En conferencia de prensa
Caputo admitió que el escándalo de Adorni se metió en las charlas con inversores extranjeros
El Gobierno intentó este viernes encapsular nuevamente el escándalo que rodea a Manuel Adorni dentro de una lógica puramente política, sin efectos sobre la economía ni sobre el vínculo con los mercados. Pero el solo hecho de que Luis “Toto” Caputo tuviera que responder preguntas sobre el tema en una conferencia destinada a anunciar el “super RIGI” dejó expuesto que el caso ya perforó la narrativa oficial y empezó a colarse incluso en las conversaciones con inversores extranjeros.
Caputo negó que el riesgo país no baje, pese al superávit fiscal y a los indicadores que exhibe el Gobierno, debido a la situación del jefe de Gabinete. “Lo de Manuel no tiene ningún impacto”, respondió el ministro de Economía. Y enseguida intentó minimizar el episodio con un argumento que repitió varias veces: “Un inversor se rió en Estados Unidos y nos dijo que no tiene ningún sentido este tema”.
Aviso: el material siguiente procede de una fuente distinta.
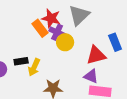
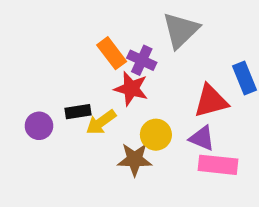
red star: (51, 18) -> (131, 89), moved
yellow circle: (65, 42) -> (156, 135), moved
yellow arrow: (34, 67) -> (101, 122), turned 30

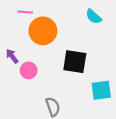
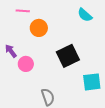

En una puesta en escena cuidadosamente armada en Casa Rosada, junto al jefe de Gabinete y la ministra de Seguridad, Alejandra Monteoliva, Caputo buscó relativizar el impacto político de las investigaciones que rodean a Adorni, que eligió no responder preguntas. El silencio del ministro coordinador contrastó con el esfuerzo discursivo del titular de Economía, que tuvo que salir a blindarlo en público mientras intentaba convencer a empresarios e inversores de que la Argentina sigue siendo un destino confiable para desembolsos millonarios.
El ministro insistió con que “los problemas políticos y judiciales no se trasladan a la economía” y sostuvo que en Wall Street “se ríen del tema”. Incluso buscó correr el eje hacia la polarización política y volvió a apelar a uno de los conceptos favoritos del oficialismo: el “riesgo kuka”. “El riesgo país no baja por el riesgo kuka, porque el mercado percibe que, aunque haya una probabilidad baja, el escenario de que eso pase es literalmente el infierno”, afirmó. “Las cosas siguen mejorando. En la medida que el tiempo pase, las cosas van a seguir mejorando”, agregó.
Pero la escena dejó una contradicción difícil de ocultar. El Gobierno había convocado la conferencia para presentar el nuevo esquema de incentivos a grandes inversiones —una versión ampliada del RIGI destinada a sectores estratégicos que fue anunciada vía redes sociales por el presidente Javier Milei— y terminó obligado a responder por la situación del jefe de Gabinete. Más aún: la pregunta sobre el llamado “riesgo Adorni” no apareció como una provocación opositora sino como una categoría que, según deslizaron los periodistas presentes, ya comenzó a circular entre empresarios argentinos.
En la Casa Rosada admiten por lo bajo que el caso alteró parte de la agenda política de las últimas semanas. Aunque el oficialismo intenta transmitir que el frente económico sigue encapsulado de cualquier ruido institucional, la conferencia de este viernes dejó ver que el Gobierno ya no discute si el tema existe o no, sino cuánto puede contaminar el clima de negocios que Milei y Caputo buscan venderle al mundo.